Return all lines below containing the word "back".

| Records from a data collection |
------------------------------------------------------------

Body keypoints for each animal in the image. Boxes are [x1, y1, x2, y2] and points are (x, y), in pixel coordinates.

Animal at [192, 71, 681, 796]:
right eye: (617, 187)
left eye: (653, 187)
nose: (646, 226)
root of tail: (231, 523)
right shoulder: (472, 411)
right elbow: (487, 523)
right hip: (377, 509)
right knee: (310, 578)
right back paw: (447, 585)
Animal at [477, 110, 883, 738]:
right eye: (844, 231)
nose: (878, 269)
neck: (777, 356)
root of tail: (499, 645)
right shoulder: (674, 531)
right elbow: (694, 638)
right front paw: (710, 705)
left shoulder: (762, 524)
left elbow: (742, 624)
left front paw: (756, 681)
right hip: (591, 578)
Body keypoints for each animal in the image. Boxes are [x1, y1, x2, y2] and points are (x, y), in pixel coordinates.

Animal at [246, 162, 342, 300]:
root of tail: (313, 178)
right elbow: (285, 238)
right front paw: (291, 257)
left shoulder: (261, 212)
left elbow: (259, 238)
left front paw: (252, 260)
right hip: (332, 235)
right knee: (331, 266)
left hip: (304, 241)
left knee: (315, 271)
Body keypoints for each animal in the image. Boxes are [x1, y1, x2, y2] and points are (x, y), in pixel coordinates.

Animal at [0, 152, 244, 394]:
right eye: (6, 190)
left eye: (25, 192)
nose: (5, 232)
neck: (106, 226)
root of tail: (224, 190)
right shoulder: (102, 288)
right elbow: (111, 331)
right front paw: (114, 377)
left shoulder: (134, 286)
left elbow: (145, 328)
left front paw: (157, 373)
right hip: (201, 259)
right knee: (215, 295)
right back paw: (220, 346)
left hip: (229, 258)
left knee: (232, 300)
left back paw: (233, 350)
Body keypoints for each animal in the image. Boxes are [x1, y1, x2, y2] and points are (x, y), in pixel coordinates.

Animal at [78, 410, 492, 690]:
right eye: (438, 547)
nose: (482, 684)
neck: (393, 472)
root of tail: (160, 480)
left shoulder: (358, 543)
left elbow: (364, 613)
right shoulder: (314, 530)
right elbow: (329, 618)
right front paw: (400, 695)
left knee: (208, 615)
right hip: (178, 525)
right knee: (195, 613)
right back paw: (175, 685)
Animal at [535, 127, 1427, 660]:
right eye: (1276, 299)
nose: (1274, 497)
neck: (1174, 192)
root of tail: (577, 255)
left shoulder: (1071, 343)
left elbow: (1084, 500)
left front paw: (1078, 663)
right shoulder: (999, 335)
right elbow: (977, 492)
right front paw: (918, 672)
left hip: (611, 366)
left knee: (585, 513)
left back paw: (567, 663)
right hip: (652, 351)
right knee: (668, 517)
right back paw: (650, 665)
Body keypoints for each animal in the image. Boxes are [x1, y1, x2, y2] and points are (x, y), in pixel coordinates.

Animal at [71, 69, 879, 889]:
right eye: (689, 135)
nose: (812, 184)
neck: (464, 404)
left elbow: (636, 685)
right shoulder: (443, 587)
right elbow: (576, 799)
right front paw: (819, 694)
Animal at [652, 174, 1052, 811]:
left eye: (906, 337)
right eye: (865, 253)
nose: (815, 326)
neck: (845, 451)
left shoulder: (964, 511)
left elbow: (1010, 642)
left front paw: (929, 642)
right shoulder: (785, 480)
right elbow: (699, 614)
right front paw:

------------------------------------------------------------

| SOLUTION TO THIS TASK |
right back paw: (447, 585)
right back paw: (220, 346)
left back paw: (233, 350)
right back paw: (175, 685)
left back paw: (567, 663)
right back paw: (650, 665)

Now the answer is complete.